Once we are familiar with the concepts we will move on docker swarm multi VM

We wanted to move to Kubernetes at the earliest.

Thanks for your expert advice.

1 Like

@revant_one you are right. Docker Swarm is simple and easy to get started.

I should have done this before. I was assuming it to be hard to implement. But your docs helped me a lot.

for all who are using single server without portainer and swarm, i would sincerely advice to move to this setup immediately. Otherwise you will regret for all your ops effort getting spent on docker compose commands.

We have decided to use portainer and swarm.
Couple more questions:

Portainer also help in gitops GitOps with Portainer - Deploy to Docker using simple compose file - YouTube

For ease and declarative setup I’m adding stacks yaml. You add simple single containers “Tasks”, The interface in portainer needs to be used instead of yaml making it less declarative. Another way to exec into the running container from portainer ui and execute any bench commands without any tracking in yaml or portainer task. In any case make sure you only use the bench commands that don’t change the application code.
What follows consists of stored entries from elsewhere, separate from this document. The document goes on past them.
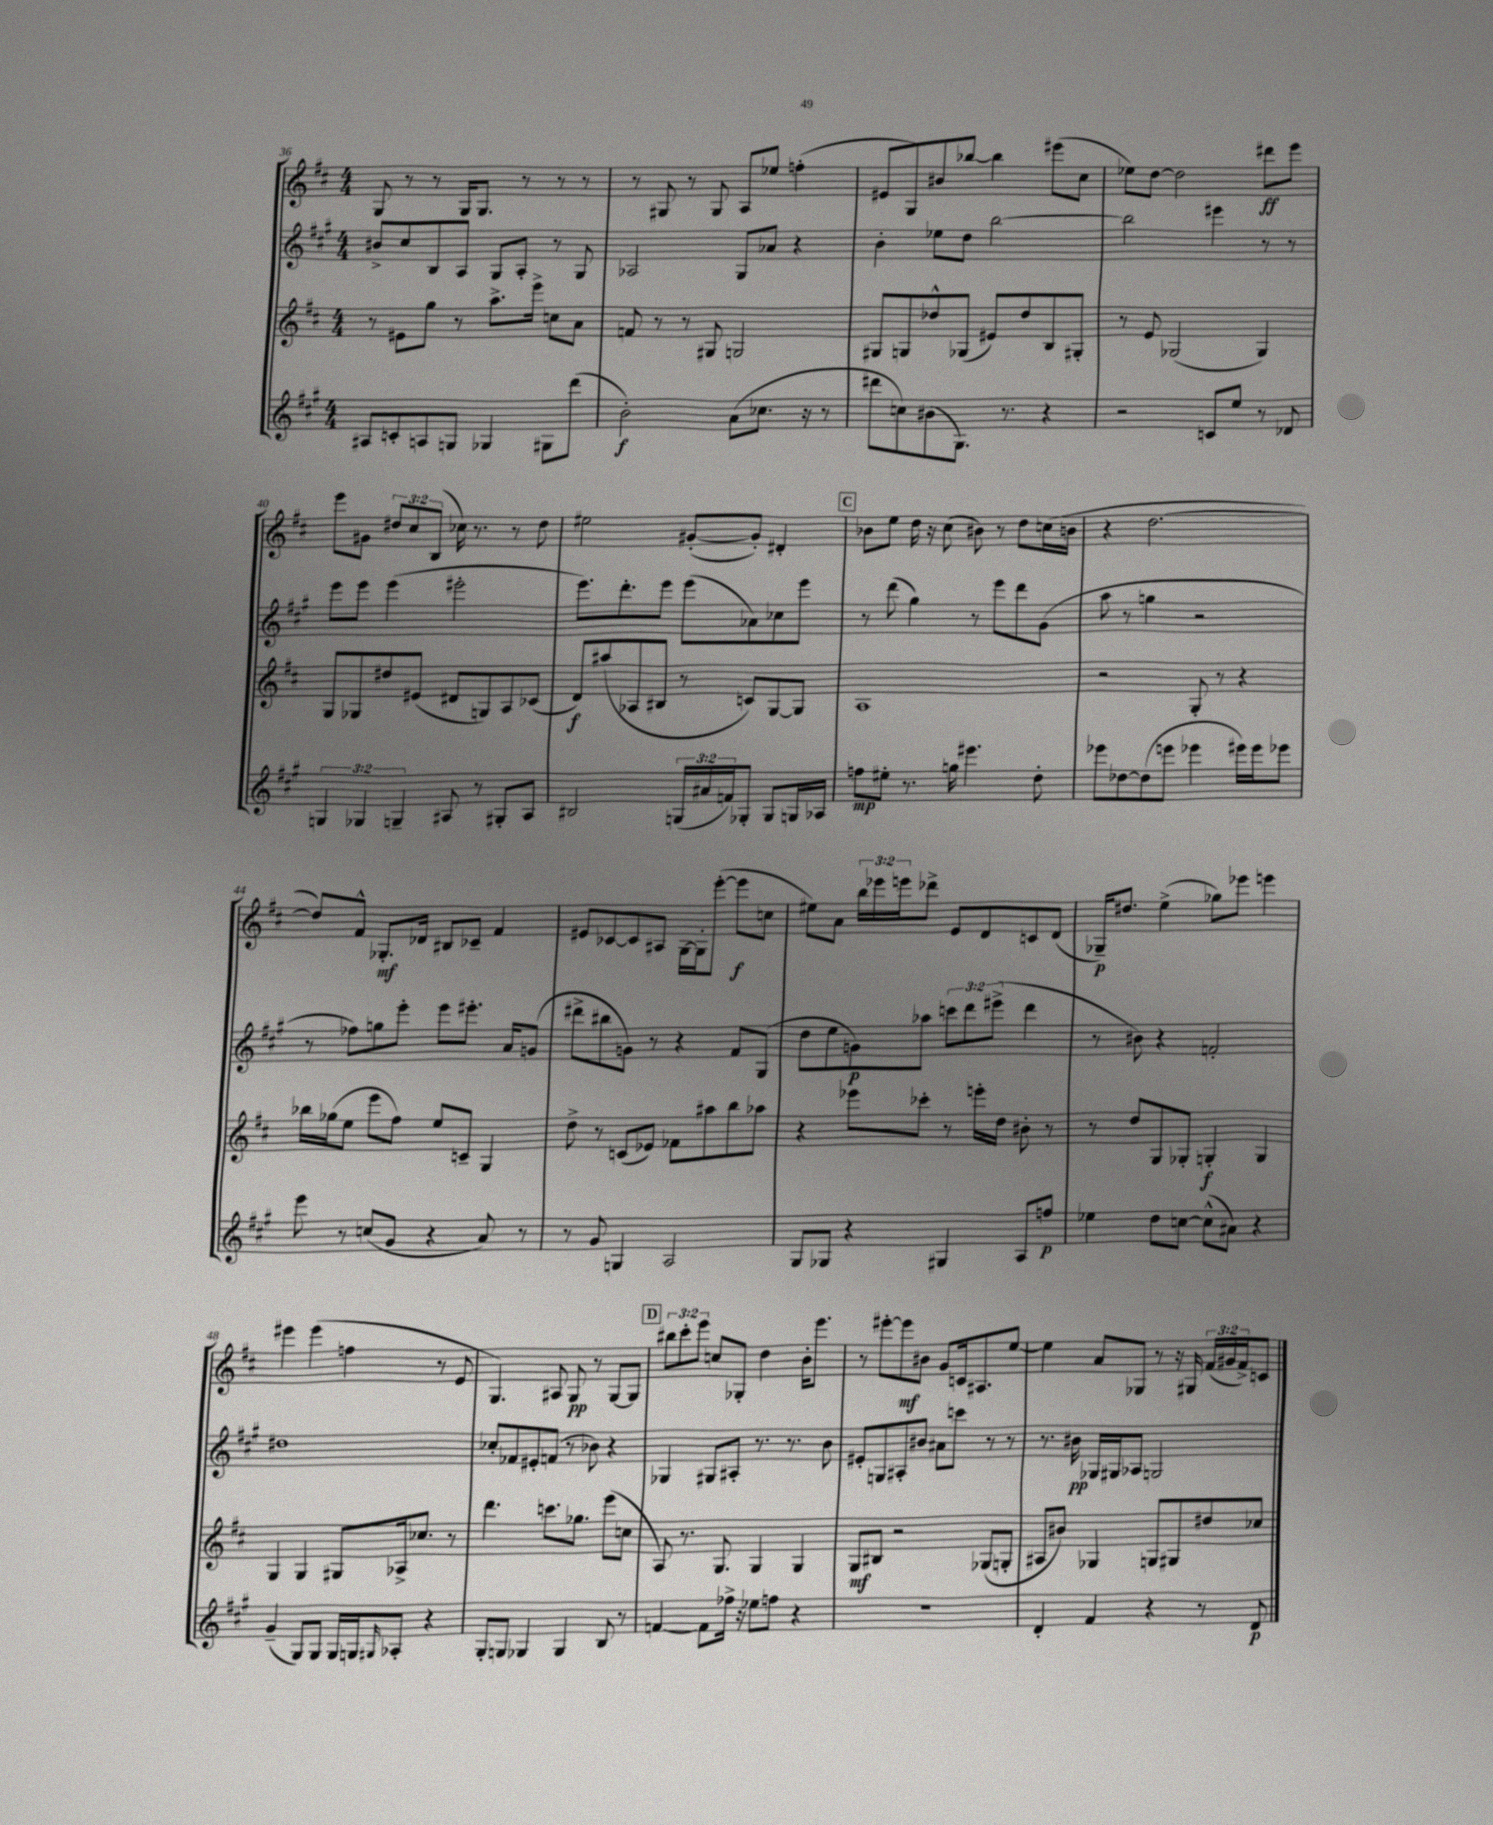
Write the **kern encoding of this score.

**kern	**kern	**kern	**kern
*staff4	*staff3	*staff2	*staff1
*clefG2	*clefG2	*clefG2	*clefG2
*k[f#c#g#]	*k[f#c#]	*k[f#c#g#]	*k[f#c#]
*M4/4	*M4/4	*M4/4	*M4/4
8A#	8r	8b#^	8G
8c'	8e#	8cc#	8r
8A	8gg	8B	8r
8G	8r	8A	16G
.	.	.	8.G
4G-	8.aa^	8G#	.
.	.	8A'	8r
.	16eee^	.	.
8G#	8cc	8r	8r
(8ddd	8a	8G#	8r
=	=	=	=
2b')	8f	2A-	8r
.	8r	.	8G#
.	8r	.	8r
.	8G#	.	8G#
(8a	2G	8G#	8A
8.cc-	.	8a-	8ee-
.	.	4r	(4ff'
16r	.	.	.
8r	.	.	.
=	=	=	=
8ddd#	8G#	4b'	8e#
8cc)	8G	.	8G)
(8b#	8dd-^^	8ee-	8b#
8.G#)	(8G-	8dd	[8bb-
.	8e#)	[2bb	4bb-]
8.r	.	.	.
.	8dd-	.	.
4r	8B	.	(8eee#
.	8G#'	.	8cc#
=	=	=	=
2r	8r	2bb]	8ee-)
.	8e	.	[8dd
.	(2G-	.	2dd]
8c	.	4eee#	.
8ee	.	.	.
8r	4G-)	8r	8ddd#
8d-	.	8r	8eee
=	=	=	=
6G	8G	8eee	8eee
.	8G-	8eee	8g#
6G-	.	.	.
.	8dd#	(4eee	12dd#
6G~	.	.	12cc#
.	(8e#	.	.
.	.	.	(12B
8A#	8d#	2eee#'	16cc-)
.	.	.	8.r
8r	8G)	.	.
8G#'	8A	.	8r
8A#	(8c-	.	8dd#
=	=	=	=
2B#	8d)	8.eee)	2ee#
.	(8aa#	.	.
.	.	8.ddd'	.
.	8A-	.	.
.	8B#	8eee	.
(24G	8r	(8eee	([8g#'
24a#	.	.	.
24f)	.	.	.
8G-'	8c)	8a-)	8g#'])
8G-	[8G	8cc-	4d#'
16G	8G]	8eee	.
16A-	.	.	.
=	=	=	=
8ff	1A	8r	8b-
8ee#'	.	(8ddd	8ee
8.r	.	4gg#)	16dd
.	.	.	16r
.	.	.	(8cc#
16gg	.	.	.
4.eee#	.	8r	8b#)
.	.	8eee	8r
.	.	8ddd	8dd
8dd'	.	(8g#	(16cc
.	.	.	16b
=	=	=	=
8eee-	2r	8aa	4r
[8dd-	.	8r	.
(8dd-]	.	4gg	[2.dd
8eee	.	.	.
4eee-	8G'	2r	.
.	8r	.	.
16eee#)	4r	.	.
16eee#	.	.	.
8eee-	.	.	.
=	=	=	=
8eee	16bb-	8r	8dd])
.	(16gg-	.	.
8r	8ee	8ff-)	8f#^^
(8cc	8eee	8gg	8.G-'
8g#	8ff#)	8eee'	.
.	.	.	16d-
4r	8ee	8eee	8B#
.	8c~	8.eee#'	8c-~
8a)	4G	.	4f#
.	.	16a	.
8r	.	(8g	.
=	=	=	=
8r	8dd^	8ddd#^	8e#
8g#	8r	8bb#	[8c-
4G	(8c	8g)	8c-]
.	8e-)	8r	8A#
2A	8f-	4r	[16G
.	.	.	16G']
.	8aa#	.	([8eee'
.	8bb	8f#	8eee]
.	8aa-	(8G#	8cc
=	=	=	=
8G#	4r	8dd	8ee#)
8G-	.	8ee	8a
4r	8eee-	8g)	24bb
.	.	.	24eee-
.	.	.	24eee
.	8ccc-'	8aa-	8ddd-^
4G#	8r	12ccc	8e
.	.	12ddd	.
.	16eee'	.	8d
.	.	(12eee#^	.
.	16dd	.	.
8A	8b#'	4ddd	8c
8ff	8r	.	(8d
=	=	=	=
4ee-	8r	8r	16G-~)
.	.	.	8.dd#
.	8dd	8b#)	.
8dd	8G	4r	(4ee^
[8cc	8G-'	.	.
(8cc^^]	4G'	2f'	8gg-)
8a#)	.	.	8eee-
4r	4G	.	4eee
=	=	=	=
(4g#~	4G	1dd#	4eee#
8G#)	4G	.	(4eee#
8G#	.	.	.
16G#	8G#	.	4ff
16G	.	.	.
16qqG#	.	.	.
8A-'	16A-^	.	.
.	8.cc-	.	.
4r	.	.	8r
.	8r	.	8e
=	=	=	=
8G#'	4.ddd	8cc-'	4.G)
8G	.	8f-	.
4G-	.	8e#'	.
.	8.ccc	(8f	8A#
4G-	.	8r	8G
.	8.gg-	.	.
.	.	8b-)	8r
8B	(8eee	4r	[8G
8r	8cc	.	8G]
=	=	=	=
[4f	8A)	4G-	12bb#
.	.	.	12ccc#'
.	8.r	.	.
.	.	.	12eee
8f]	.	8G#	8cc
.	8.G	.	.
16ff-^	.	8A#'	8G-'
16r	.	.	.
8ee-	4G	8.r	4dd
8ff	.	.	.
.	.	8.r	.
4r	4G	.	16b'
.	.	.	8.eee
.	.	8b	.
=	=	=	=
1r	8G	8e#'	8r
.	8B#	8G	[8eee#'
.	2r	8A#'	8eee#]
.	.	8b#	8b#
.	.	8a#	8g
.	.	8ccc	16c
.	.	.	8.A#
.	(8G-	8r	.
.	8G'	8r	[8ee
=	=	=	=
4d'	8A#	8.r	4ee]
.	8b#)	.	.
.	.	16b#	.
4f#	4G-	16G-	8a
.	.	16G#	.
.	.	8A-	8G-
4r	8G	2G	8r
.	8G#	.	16r
.	.	.	16G#
8r	8dd#	.	(24f#
.	.	.	24g#
.	.	.	24f#^)
8d	8cc-	.	8c
==	==	==	==
*-	*-	*-	*-
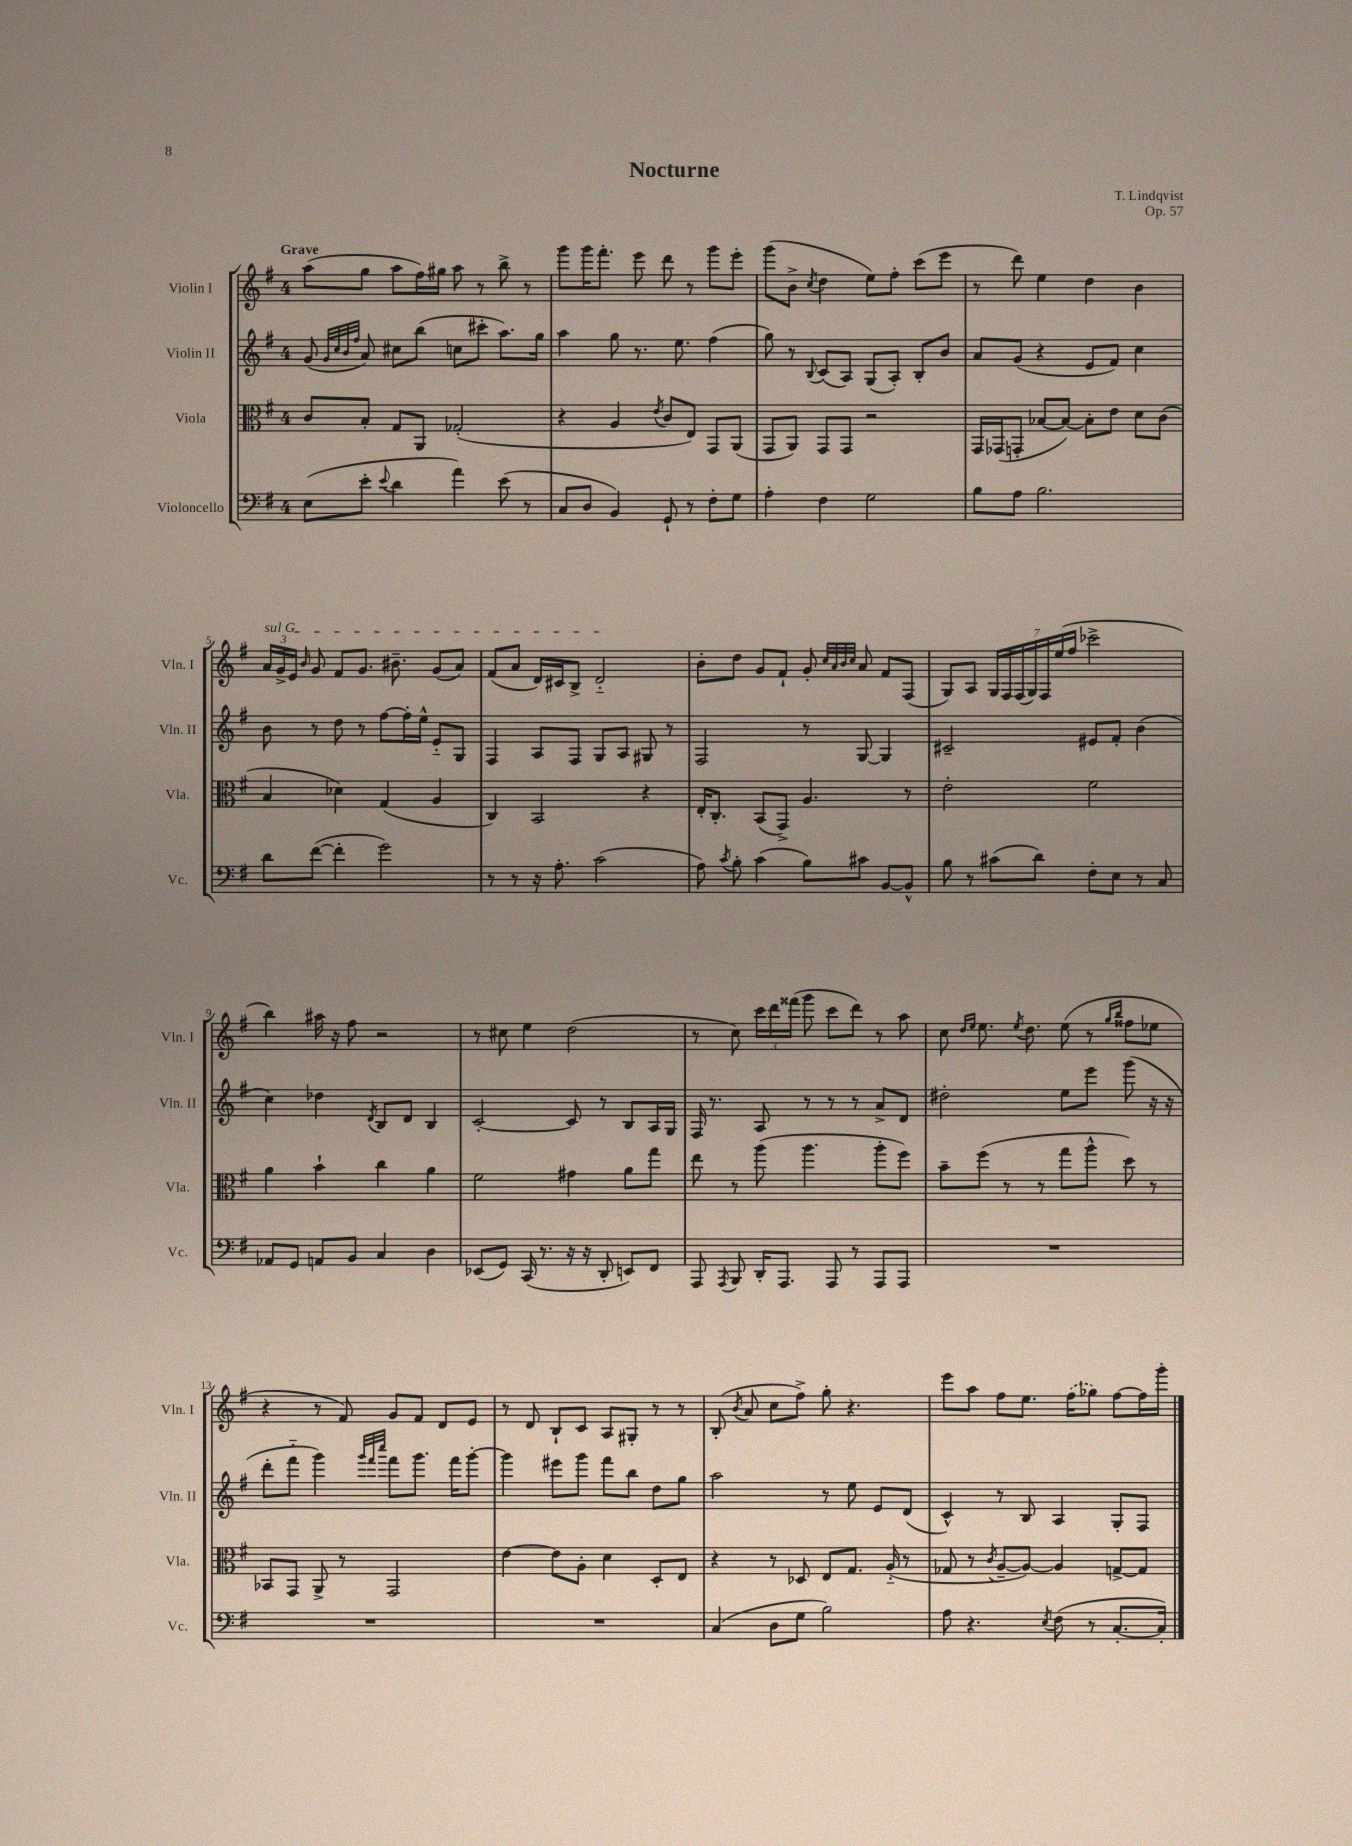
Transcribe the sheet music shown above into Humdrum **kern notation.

**kern	**kern	**kern	**kern
*staff4	*staff3	*staff2	*staff1
*clefF4	*clefC3	*clefG2	*clefG2
*k[f#]	*k[f#]	*k[f#]	*k[f#]
*M4/4	*M4/4	*M4/4	*M4/4
(8E	8c	(8g	(8aa
.	.	32qqg	.
.	.	32qqcc	.
.	.	32qqb	.
.	.	32qqff#	.
8e'	8B'	8a)	8gg
8qqe	.	.	.
4d	8G	8cc#	8aa
.	8AA	(8bb	16ff#)
.	.	.	16gg#
4a)	(2G-'	8cc	8aa
.	.	8ccc#'	8r
(8e	.	8.aa)	8bb^
8r	.	.	8r
.	.	16gg	.
=	=	=	=
8C	4r	4aa	8ggg
8D	.	.	16ggg
.	.	.	8.fff#'
4BB)	4A	8gg	.
.	.	8.r	8eee
.	8qe	.	.
8GG`	8c	.	8ddd
.	.	8.ee	.
8r	8E)	.	8r
8F#'	8GG	(4ff#	8ggg
8G	(8AA	.	8eee'
=	=	=	=
4A'	8GG	8gg)	(8ggg
.	8AA)	8r	8b^
.	.	8qqB	8qcc
4F#	8GG	(8c	4dd
.	8GG	8A)	.
2G	2r	(8G	8ee)
.	.	8A')	8ff#'
.	.	8B'	(8ccc
.	.	8b	8eee
=	=	=	=
8B	16GG	8a	8r
.	(16GG-	.	.
8A	8GG'	(8g	8ddd)
2.B	[8B-	4r	4ee
.	8B-_)	.	.
.	8B-']	8e	4dd
.	8e	8f#)	.
.	8d	4cc	4b
.	(8c	.	.
=	=	=	=
8d	4B	8b	24a
.	.	.	24g^
.	.	.	24e
.	.	.	16qqb
([8f#	.	8r	8g
4f#']	4d-)	8dd	8f#
.	.	8r	8.g
2g)	(4G	[8ff#	.
.	.	.	8.b#~
.	.	16ff#']	.
.	.	16ee^^	.
.	4A	8e'~	(8g
.	.	8G	8a)
=	=	=	=
8r	4C)	4F#	(8f#
8r	.	.	8a
16r	2BB	8A	16d)
8.A'	.	.	16c#
.	.	8F#	8B^
(2c	.	8G	2d'~
.	.	8A	.
.	4r	8G#	.
.	.	8r	.
=	=	=	=
8A)	16E'	2F#	8b'
.	8.C'	.	.
8qc	.	.	.
8B'	.	.	8dd
(4c	(8BB	.	8g
.	8GG^)	.	8f#`
8B)	4.A	8r	8g'
.	.	.	32qqcc
.	.	.	32qqa
.	.	.	32qqb
.	.	.	32qqcc
8c#	.	[8G	8a
[8BB	.	4G]	8f#
8BB^^]	8r	.	(8F#
=	=	=	=
8B	2e'	2c#~	8G)
8r	.	.	8A
(8c#	.	.	28G
.	.	.	28F#
.	.	.	(28F#
.	.	.	28G)
8d)	.	.	.
.	.	.	28F#
.	.	.	(28ee
.	.	.	28ff#
8F#'	2f#	8e#	2ccc-^
8E	.	8f#'	.
8r	.	(4b	.
8C	.	.	.
=	=	=	=
8AA-	4a	4cc)	4bb)
8GG	.	.	.
8AA	4b`	4dd-	16aa#
.	.	.	16r
8BB	.	.	8ff#
.	.	8qd	.
4C	4cc	8B	2r
.	.	8d	.
4D	4a	4B	.
=	=	=	=
(8EE-	2f#	[2c'	8r
8GG)	.	.	8cc#
(16CC	.	.	4ee
8.r	.	.	.
16r	4g#	8c]	(2dd
16r	.	.	.
8DD'	.	8r	.
8EE)	8a	8B	.
8FF#	8gg	16A	.
.	.	16G	.
=	=	=	=
8AAA	8ee	16F#	8r
.	.	8.r	.
8qAAA	.	.	.
8BBB	8r	.	8cc)
16DD'	(8aa	8A	24ccc
.	.	.	24ddd
8.AAA	.	.	.
.	.	.	(24fff##
.	4.aa	8r	8ggg
8AAA	.	8r	8ccc
8r	.	8r	8ddd)
8AAA	8aa'	8a^	8r
8AAA	8ff#)	8d	8aa
=	=	=	=
1r	8b~	2dd#'	8cc
.	.	.	16qqdd
.	.	.	16qqee
.	(8ff#	.	8.ee
.	8r	.	.
.	.	.	8qee
.	.	.	8.dd
.	8r	.	.
.	8gg	8ee	(8ee
.	8aa^^	8eee	8r
.	.	.	16qqgg
.	.	.	16qqbb
.	8dd)	(8ggg	8ff##
.	8r	16r	8ee-
.	.	16r	.
=	=	=	=
1r	8BB-	8ddd'	4r
.	8GG	8fff#'~	.
.	8AA^	4ggg)	8r
.	8r	.	8f#)
.	.	32qqggg	.
.	.	32qqfff#	.
.	.	32qqcccc	.
.	2GG	8fff#	8g
.	.	8.ggg	8f#
.	.	.	8d
.	.	16fff#	.
.	.	[8ggg'	8e
=	=	=	=
1r	[4e	4ggg]	8r
.	.	.	8d
.	8e]	8eee#	8B`
.	8A'	8ggg	8c
.	4d	8fff#	8A
.	.	8bb	8G#'
.	8D'	8dd	8r
.	8E	8gg	8r
=	=	=	=
(4C	4r	2aa	(8B'
.	.	.	8qb
.	.	.	8a
8D	8r	.	8cc
8G	8D-	.	8ff#^)
2B)	8E	8r	8gg'
.	8.G	8ee	4.r
.	.	8e	.
.	(16A'~	.	.
.	8r	(8d	.
=	=	=	=
8A	8G-	4c^^)	8eee
4.r	8r	.	8aa
.	8qc	.	.
.	[8A~	8r	8ff#
.	8A_)	8B	8.ee
8qE	.	.	.
(8F#	4A]	4A	.
.	.	.	(16ff#
8r	.	.	8gg-)
[8.C'	[8G^	8G'	[8ff#
.	8G]	8F#	16ff#]
16C'])	.	.	16ggg'
==	==	==	==
*-	*-	*-	*-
Check Interoperability with other storage providers  |  Cloud Storage  |  Google Cloud, you’ll need to generate HMAC keys and use it as s3 endpoint. HMAC 密钥  |  Cloud Storage  |  Google Cloud, After making it S3 compatible it should work as s3, I had used it with py/boto3 before. Restic docs for google cloud Preparing a new repository — restic 0.15.1 documentation, check other types of repos if they can be used as alternative.

There is no yaml. It depends on case to case.

  • if you backup using mariabackup snapshots then restore snapshots
  • if you backup using mysqldump then restore the sql file backups
  • if you backup using bench command you can restore using bench command
  • to restore files from restic use restic restore latest --target . (check restic docs for more)

Thanks @revant_one for as usual for the swift response and clear direction.

I will explore on your suggestions and revert in case i am clueless.

Will use this thread with further progress so that other who are with similar need can be benefitted

If you are exploring the docker swarm alternative, then you can create many other posts with specific questions. Link this post there for reference if you wish.

1 Like

After reading all your links and with my understanding
I created a bucket my-bucket in GCP
Created a Service account
Created a HMAC
in the backup.yaml i changed the environment values like below

      - AWS_ACCESS_KEY_ID=HMAC Access key
      - RESTIC_PASSWORD=somePassword

The job failed citing site_config.json error and unable to reach s3: Should i enable public access in GCP?
Where am i going wrong?

if s3 api doesn’t work i think restic also has Google cloud specific config.

If you are looking for HA cluster? Use Kubernetes.

Choose managed Kubernetes, managed FS, managed DB, managed load balancer. You’ll achieve scale and HA with the help of cloud provider. Target users are rich, large, MNC. Business needs to be proven to fund the cloud resources.

Resources at cost are cheaper if you know how to build things from raw material. To go with self managed Kubernetes be prepared to manage much more infrastructure. Managing following infrastructure is out of scope of Frappe Framework and ERPNext.

  • or or any such project for storage. Needs 4GB+ RAM per node. Turns out to be expensive (management overhead and redundancy resources). Not as expensive as managed google’s storage.
  • Install MariaDB Galera, on labeled nodes (dedicated part of cluster is galera cluster).
  • For Ingress setup MetalLB or configure cloud lb if cloud vm are used.
  • You may also need control-plane LB for multi-server (multi-master) setup.


1 Like

Sure. Kubernetes is way forward for us. If migrating from docker swarm to K8s is going to be easy, we would prefer adapt K8s at a later period.

Resources at cost are cheaper if you know how to build things from raw material

Rightly said. I am sure there is a lot of learning required.

How about microk8s?

If it is not managed or if you don’t have OEM support, you can go for any distribution. I’ve used k3s in containers for testing the official helm charts. Check the official helm chart tests. I’ve used kind, k3d (k3s in docker), I tried microk8s as well. All are good.